One thing I do quite like about the game’s middle ground between Street and Jam is the way it affects the majority of its presentation. True to its name, NBA Playgrounds takes place on street courts across the globe, all of which are brightly lit and surrounded by spectators as if to resemble the final scene of White Men Can’t Jump. Although there are only six unique courts, they range from Paris to New York to Shanghai with plenty to distinguish each one and live up to its names, such as Paris’ quaint villa setting and New York tournaments taking place at stand-ins for The Cage (as seen in NBA Street). Attempts to replicate NBA Street’s cocky, boisterous announcers, however, are pointless, with insult after insult being launched at teams that miss shots or get the ball swiped in an overeager attempt to recreate the same catch-phrase heavy style of its influences, which mostly a lot of weird retreads of familiar phrases and an unsettling number of different soundbites referring to incarceration (for steals of course).

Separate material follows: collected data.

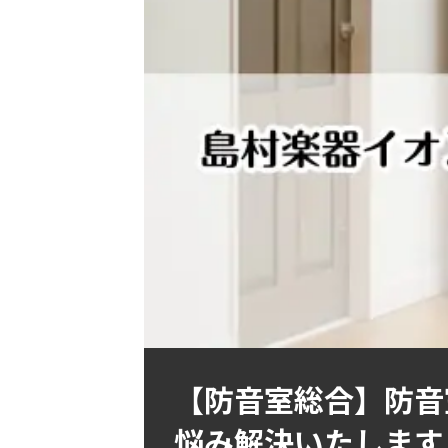
【防音室総合】防音
悩み解決いたします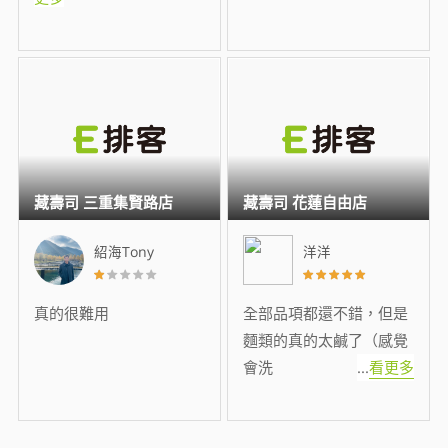
藏壽司 三重集賢路店
藏壽司 花蓮自由店
紹海Tony
洋洋
真的很難用
全部品項都還不錯，但是
麵類的真的太鹹了（感覺
會洗
...
看更多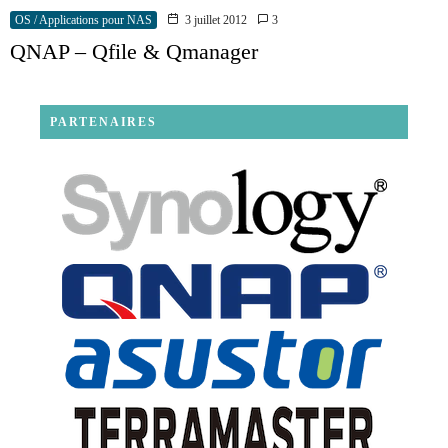
OS / Applications pour NAS
3 juillet 2012
3
QNAP – Qfile & Qmanager
PARTENAIRES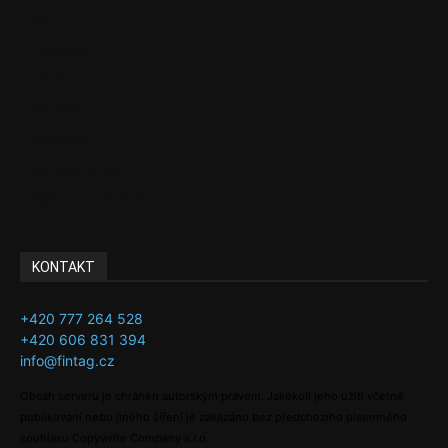
EU
Podcasty
Finance
Byznys
Investice
Ke kávě a čaji
Adman´s Choice
KONTAKT
+420 777 264 528
+420 606 831 394
info@fintag.cz
Obsah serveru je chráněn autorským právem. Jakékoli jeho užití včetně
publikování nebo jiného šíření je zakázáno bez předchozího písemného
souhlasu Copywrite Company s.r.o.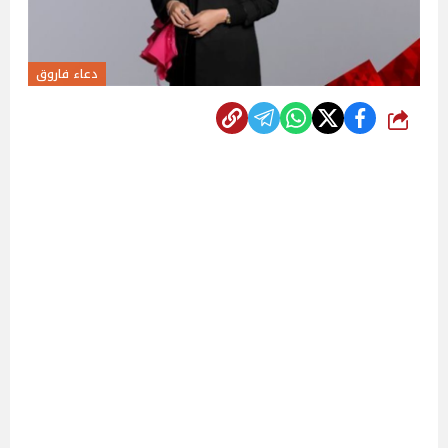
دعاء فاروق
شارك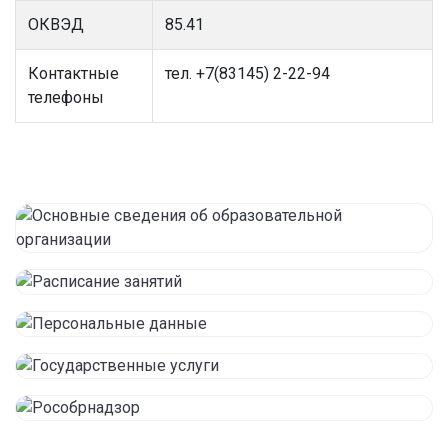
ОКВЭД
85.41
Контактные
тел. +7(83145) 2-22-94
телефоны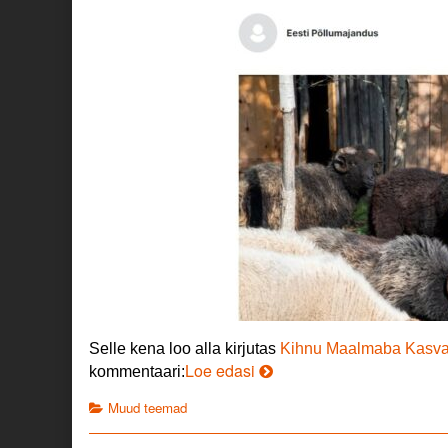
Selle kena loo alla kirjutas
Kihnu Maalmaba Kasvat
Karma
Loe edasi
kommentaari:
is
Categories
Muud teemad
the
bitch!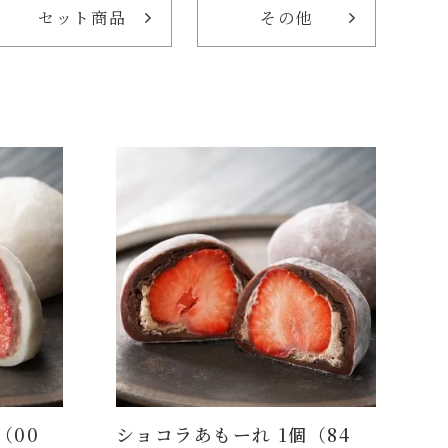
セット商品
その他
（00
ショコラあもーれ 1個（84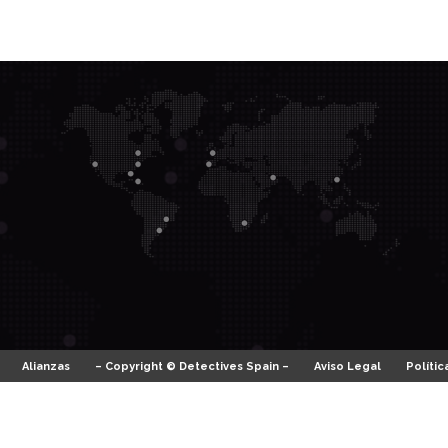
Alianzas
– Copyright © Detectives Spain –
Aviso Legal
Polític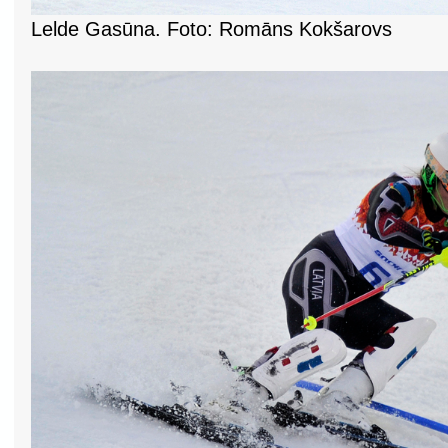
Lelde Gasūna. Foto: Romāns Kokšarovs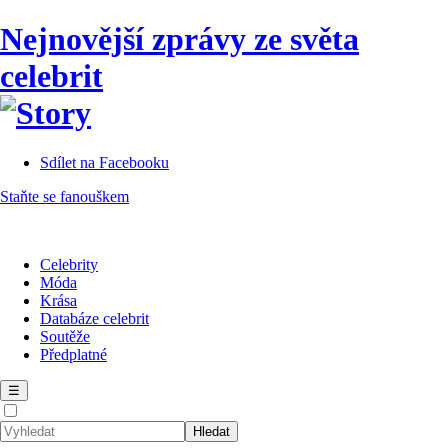
Nejnovější zprávy ze světa
celebrit
Sdílet na Facebooku
Staňte se fanouškem
Celebrity
Móda
Krása
Databáze celebrit
Soutěže
Předplatné
☰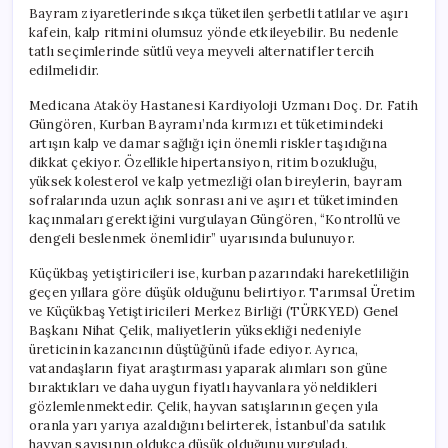
Bayram ziyaretlerinde sıkça tüketilen şerbetli tatlılar ve aşırı
kafein, kalp ritmini olumsuz yönde etkileyebilir. Bu nedenle
tatlı seçimlerinde sütlü veya meyveli alternatifler tercih
edilmelidir.
Medicana Ataköy Hastanesi Kardiyoloji Uzmanı Doç. Dr. Fatih
Güngören, Kurban Bayramı’nda kırmızı et tüketimindeki
artışın kalp ve damar sağlığı için önemli riskler taşıdığına
dikkat çekiyor. Özellikle hipertansiyon, ritim bozukluğu,
yüksek kolesterol ve kalp yetmezliği olan bireylerin, bayram
sofralarında uzun açlık sonrası ani ve aşırı et tüketiminden
kaçınmaları gerektiğini vurgulayan Güngören, “Kontrollü ve
dengeli beslenmek önemlidir” uyarısında bulunuyor.
Küçükbaş yetiştiricileri ise, kurban pazarındaki hareketliliğin
geçen yıllara göre düşük olduğunu belirtiyor. Tarımsal Üretim
ve Küçükbaş Yetiştiricileri Merkez Birliği (TÜRKYED) Genel
Başkanı Nihat Çelik, maliyetlerin yüksekliği nedeniyle
üreticinin kazancının düştüğünü ifade ediyor. Ayrıca,
vatandaşların fiyat araştırması yaparak alımları son güne
bıraktıkları ve daha uygun fiyatlı hayvanlara yöneldikleri
gözlemlenmektedir. Çelik, hayvan satışlarının geçen yıla
oranla yarı yarıya azaldığını belirterek, İstanbul’da satılık
hayvan sayısının oldukça düşük olduğunu vurguladı.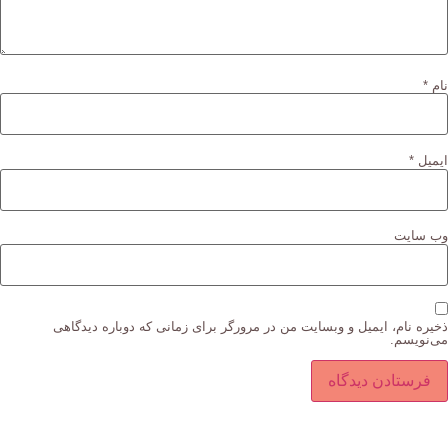
نام
*
ایمیل
*
وب‌ سایت
ذخیره نام، ایمیل و وبسایت من در مرورگر برای زمانی که دوباره دیدگاهی
می‌نویسم.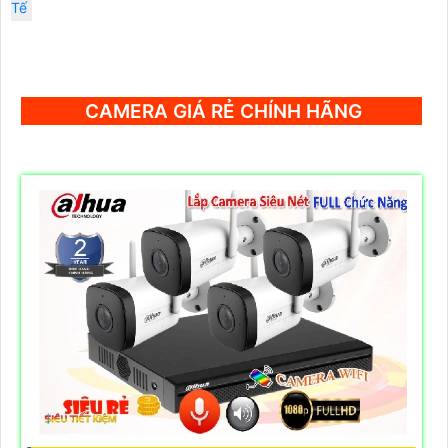
Tế
CAMERA GIÁ RẺ CHÍNH HÃNG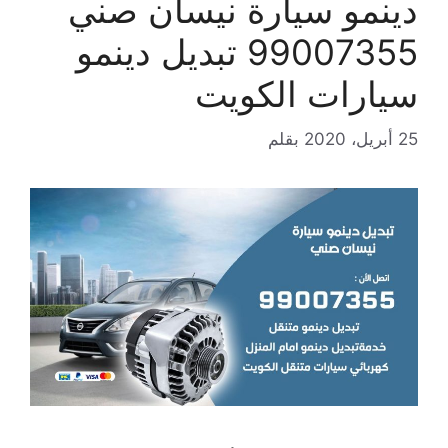
دينمو سيارة نيسان صني
99007355 تبديل دينمو
سيارات الكويت
25 أبريل، 2020
بقلم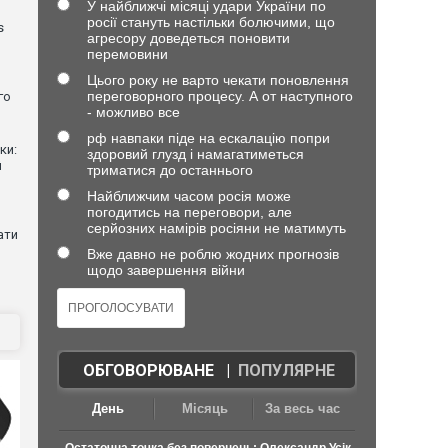
У найближчі місяці удари України по
росії стануть настільки болючими, що
s
агресору доведеться поновити
перемовини
Цього року не варто чекати поновлення
переговорного процесу. А от наступного
го
- можливо все
рф навпаки піде на ескалацію попри
ки:
здоровий глузд і намагатиметься
й
триматися до останнього
Найближчим часом росія може
погодитись на переговори, але
серйозних намірів росіяни не матимуть
ати
Вже давно не роблю жодних прогнозів
щодо завершення війни
ОБГОВОРЮВАНЕ
|
ПОПУЛЯРНЕ
День
Місяць
За весь час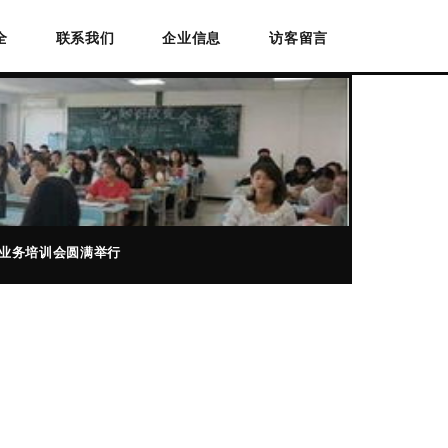
全
联系我们
企业信息
访客留言
业务培训会圆满举行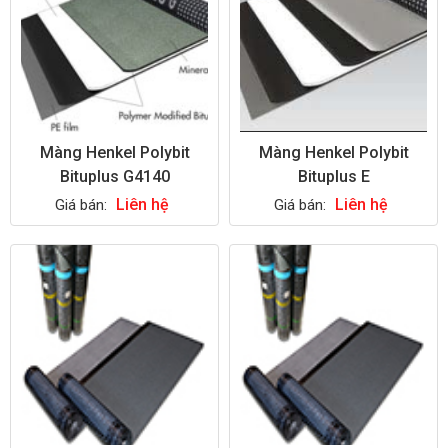
Màng Henkel Polybit
Màng Henkel Polybit
Bituplus G4140
Bituplus E
Liên hệ
Liên hệ
Giá bán:
Giá bán: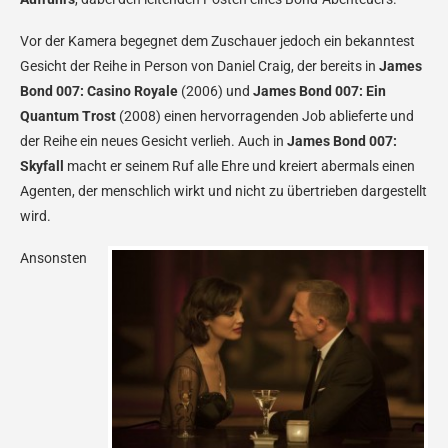
Vor der Kamera begegnet dem Zuschauer jedoch ein bekanntest
Gesicht der Reihe in Person von Daniel Craig, der bereits in
James
Bond 007: Casino Royale
(2006) und
James Bond 007: Ein
Quantum Trost
(2008) einen hervorragenden Job ablieferte und
der Reihe ein neues Gesicht verlieh. Auch in
James Bond 007:
Skyfall
macht er seinem Ruf alle Ehre und kreiert abermals einen
Agenten, der menschlich wirkt und nicht zu übertrieben dargestellt
wird.
Ansonsten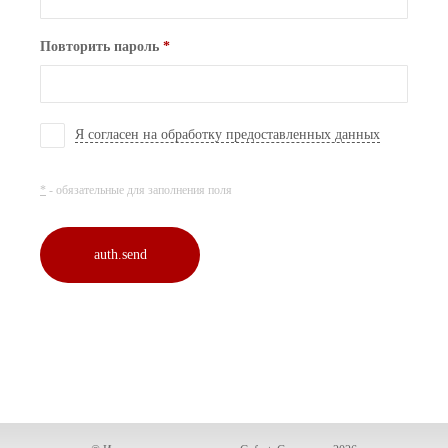
Повторить пароль
*
Я согласен на обработку предоставленных данных
*
- обязательные для заполнения поля
auth.send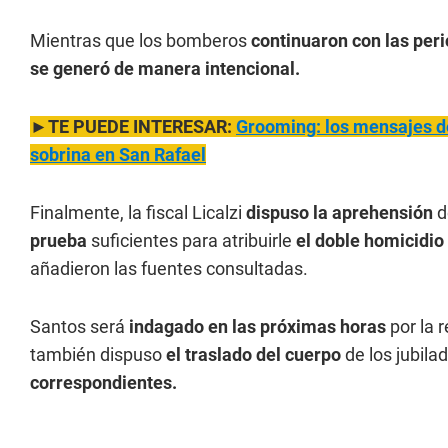
Mientras que los bomberos
continuaron con las per
se generó de manera intencional.
►TE PUEDE INTERESAR:
Grooming: los mensajes d
sobrina en San Rafael
Finalmente, la fiscal Licalzi
dispuso la aprehensión
d
prueba
suficientes para atribuirle
el doble homicidio
añadieron las fuentes consultadas.
Santos será
indagado en las próximas horas
por la r
también dispuso
el traslado del cuerpo
de los jubila
correspondientes.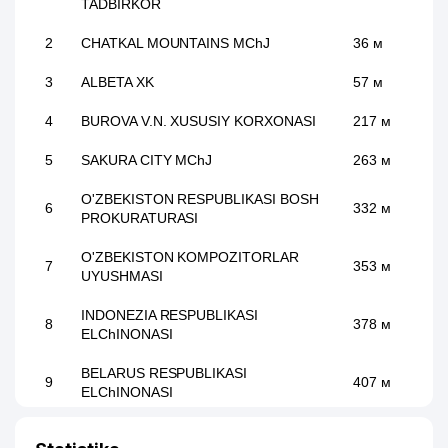
TADBIRKOR
2
CHATKAL MOUNTAINS MChJ
36 м
3
ALBETA XK
57 м
4
BUROVA V.N. XUSUSIY KORXONASI
217 м
5
SAKURA CITY MChJ
263 м
O'ZBEKISTON RESPUBLIKASI BOSH
6
332 м
PROKURATURASI
O'ZBEKISTON KOMPOZITORLAR
7
353 м
UYUSHMASI
INDONEZIA RESPUBLIKASI
8
378 м
ELChINONASI
BELARUS RESPUBLIKASI
9
407 м
ELChINONASI
10
EKO SPA TRIUMF MChJ
418 м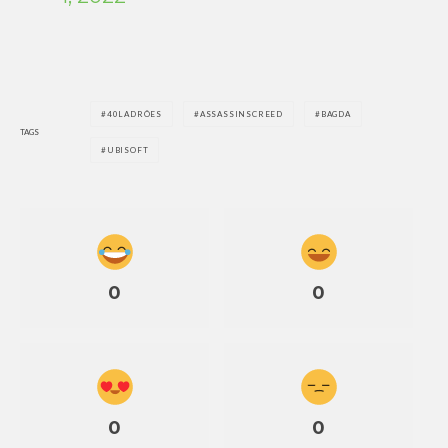
40LADRÕES
ASSASSINSCREED
BAGDA
TAGS
UBISOFT
0
0
0
0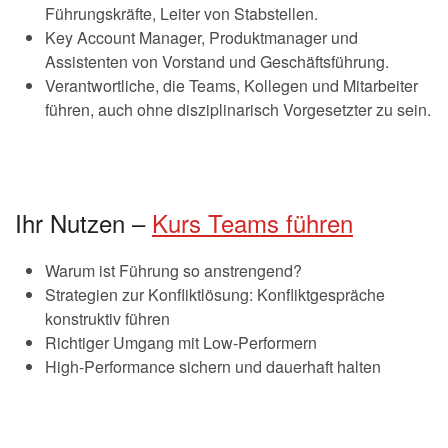
Führungskräfte, Leiter von Stabstellen.
Key Account Manager, Produktmanager und
Assistenten von Vorstand und Geschäftsführung.
Verantwortliche, die Teams, Kollegen und Mitarbeiter
führen, auch ohne disziplinarisch Vorgesetzter zu sein.
Ihr Nutzen –
Kurs Teams führen
Warum ist Führung so anstrengend?
Strategien zur Konfliktlösung: Konfliktgespräche
konstruktiv führen
Richtiger Umgang mit Low-Performern
High-Performance sichern und dauerhaft halten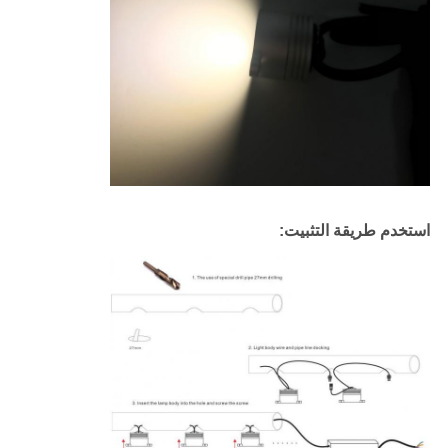
استخدم طريقة التثبيت: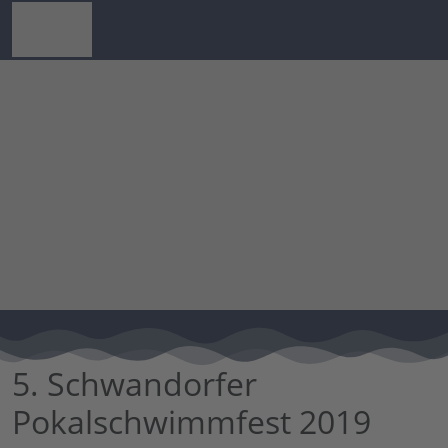
5. Schwandorfer
Pokalschwimmfest 2019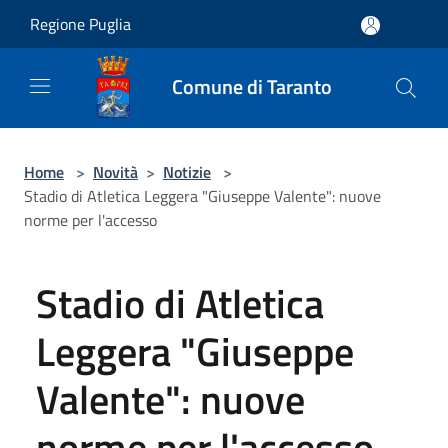
Salta al contenuto principale
Regione Puglia
Comune di Taranto
Home
>
Novità
>
Notizie
>
Stadio di Atletica Leggera "Giuseppe Valente": nuove
norme per l'accesso
Stadio di Atletica
Leggera "Giuseppe
Valente": nuove
norme per l'accesso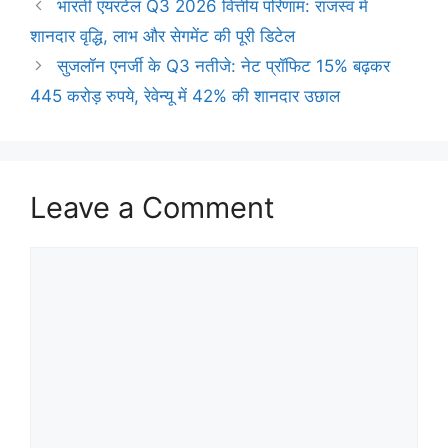
भारती एयरटेल Q3 2026 वित्तीय परिणाम: राजस्व में
शानदार वृद्धि, लाभ और सेगमेंट की पूरी डिटेल
सुजलॉन एनर्जी के Q3 नतीजे: नेट प्रॉफिट 15% बढ़कर
445 करोड़ रुपये, रेवेन्यू में 42% की शानदार उछाल
Leave a Comment
Comment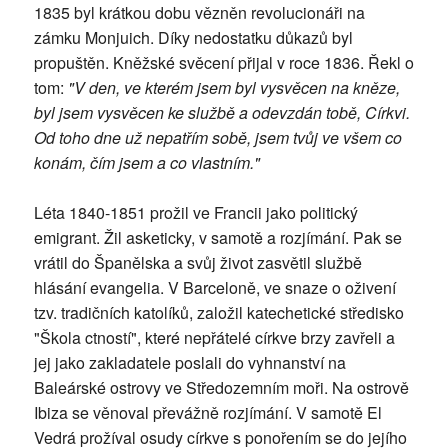
1835 byl krátkou dobu vězněn revolucionáři na
zámku Monjuich. Díky nedostatku důkazů byl
propuštěn. Kněžské svěcení přijal v roce 1836. Řekl o
tom:
"V den, ve kterém jsem byl vysvěcen na kněze,
byl jsem vysvěcen ke službě a odevzdán tobě, Církvi.
Od toho dne už nepatřím sobě, jsem tvůj ve všem co
konám, čím jsem a co vlastním."
Léta 1840-1851 prožil ve Francii jako politický
emigrant. Žil asketicky, v samotě a rozjímání. Pak se
vrátil do Španělska a svůj život zasvětil službě
hlásání evangelia. V Barceloně, ve snaze o oživení
tzv. tradičních katolíků, založil katechetické středisko
"Škola ctností", které nepřátelé církve brzy zavřeli a
jej jako zakladatele poslali do vyhnanství na
Baleárské ostrovy ve Středozemním moři. Na ostrově
Ibiza se věnoval převážně rozjímání. V samotě El
Vedrá prožíval osudy církve s ponořením se do jejího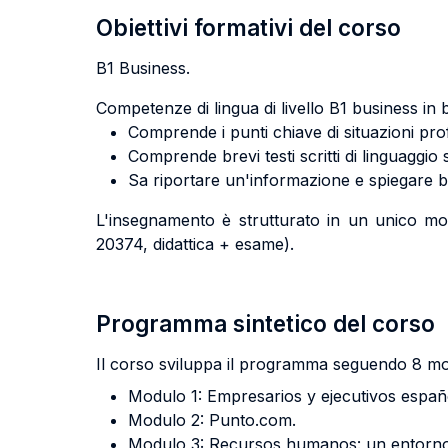
Obiettivi formativi del corso
B1 Business.
Competenze di lingua di livello B1 business in b
Comprende i punti chiave di situazioni prof
Comprende brevi testi scritti di linguaggi
Sa riportare un'informazione e spiegare br
L'insegnamento è strutturato in un unico mod
20374, didattica + esame).
Programma sintetico del corso
Il corso sviluppa il programma seguendo 8 mod
Modulo 1: Empresarios y ejecutivos españ
Modulo 2: Punto.com.
Modulo 3: Recursos humanos: un entorno 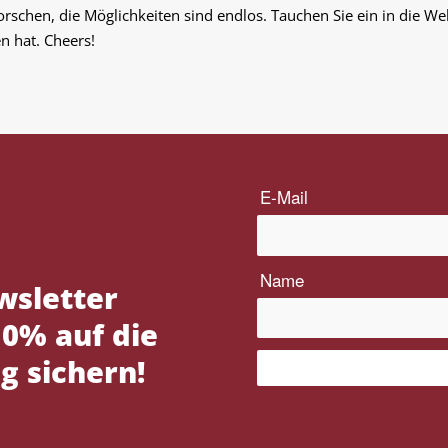
rschen, die Möglichkeiten sind endlos. Tauchen Sie ein in die We
en hat. Cheers!
wsletter
0% auf die
g sichern!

Some may not like the graphical style that Playgrounds uses for its players, with hyper-accentuated features on bobblehead-style players (Patrick Ewing’s nostrils look like they could fit a salami up there, and Bill Walton looks like a bearded Easter Island head, to name a few), but as far as presentation goes, NBA Playgrounds is at its best when its not trying too hard to look too familiar, although the player models do make for a rather dubious milestone: NBA Playgrounds is the first game I’ve played on the Switch to have noticeably worse graphics in handheld mode, with players that are crisp and detailed in docked mode looking downright blurry in your hands. Although this may help keep the game running at its smooth and commendable 60 FPS, avoiding slowing down the game at all costs, this and its atrocious load times (30-40 seconds for a three-minute game) are definitely worth noting compared to games on a similar level like Fast RMX.
Everything wrong with NBA Playgrounds seems to come from the same place: an unusual anxiety of influence between two similar-yet-different games that haunt it at every turn due simply to the fact that it can’t be both games at once, which means that either NBA Jam or NBA Street on their own are much better games all around. As a result, it does so much right, mostly when doing things that are starkly different from what you might see in another arcade basketball game. But a deeply flawed sense of control clashes with the fresh, addictive structure it brings to the table and it simply tries too hard to bring together two games that aren’t as similar as you might think. It keeps you playing through completionist desires and the assumption that you will learn its peculiarities on your way to your next booster pack, and that that booster pack will have Shaq in it this time.